Sorry, but you're mistaken. While you may be correct that Weird Al works closely with the artists he parodies, he’s under no legal obligation to do so. In the U.S., parody and satire are protected under the Fair Use provision of copyright law. The definitive case on this was 2 Live Crew’s treatment of "Oh Pretty Woman." See Acuff-Rose Music v. Campbell, which was decided by the Supreme Court.
To clarify me earlier post, I'm a big LZ fan and the fact that they have a history of stealing others' material is just some baggage that come along with the group.  Remember what Joe E. Brown says at the end of "Some Like It Hot"!

Tostadosunidos, you may very well be correct.  I just think some attorneys are in there's blood in water shark mode and we're going to see more lawsuits.

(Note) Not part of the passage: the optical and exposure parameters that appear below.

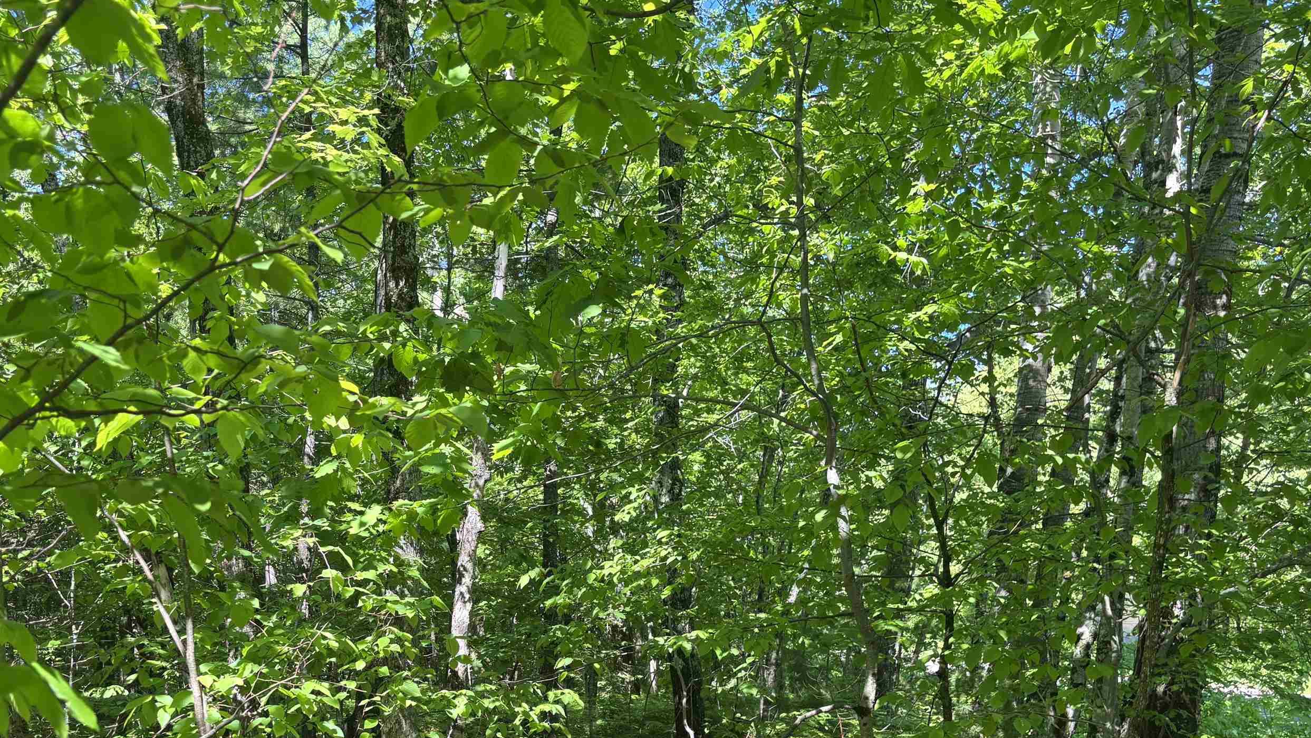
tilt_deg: +2.5
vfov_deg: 32.8
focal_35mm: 35
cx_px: 506
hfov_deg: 56.1
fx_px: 1217
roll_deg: +0.7
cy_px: 591
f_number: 1.6
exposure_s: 1/124
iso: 32
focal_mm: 5.96
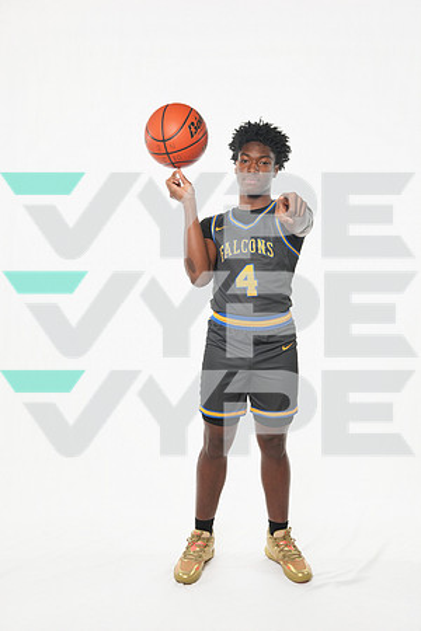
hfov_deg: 35.1
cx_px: 210
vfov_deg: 50.7
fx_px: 667
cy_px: 316
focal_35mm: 38
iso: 500
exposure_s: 1/125
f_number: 7.1
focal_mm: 38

Bdp24, I don't disagree with your assessment of 60s British blues players in general, although I do have serious respect for Clapton, Peter Green and Mick Taylor as blues guitarists.  One of my favorite guitar solos of all time is JP on the Yardbird's "Smile On Me", but the song is straight rip-off of Howling Wolf.  But then again, Chester Burnett didn't really write "Sitting On Top Of the World".  Everybody steals.


Interestingly, I had created a random Spotify "radio" channel just a couple days ago and Taurus came on. I immediately thought to myself- what a Stairway to Heaven rip off. (I’d never heard it before). Then I thought- I wonder which one came first...

Then I saw this thread. I actually see some merit in the case. The songs are undeniably similar in some ways.
It wasn’t I who said the Brits play Blues "in the worst way", it was Sonny Boy Williamson! I myself like a fair number of them, if you include Wales, Scotland, and Ireland. Yeah, Clapton, Page, and Peter Green, but also Albert Lee (not a Blues player, but still), Dave Edmunds, Billy Bremmer, Richard Thompson, Danny Kirwin, Mark Knopfler, Chris Spedding (fantastic player!), plenty of others. Page, however, is not respected by his peers not only for the topic of this post, but for his guitar playing as well. Very, very sloppy (he was obviously Slash's role model ;-). And Plant’s "singing"? If you look in the dictionary for the definition of corny, "trying-too-hard-to-sound-soulful" singing, there should be a picture of Robert. Just God awful, the absolute worst-of-the-worst. Just my opinion of course, one shared by Sonny Boy Williamson.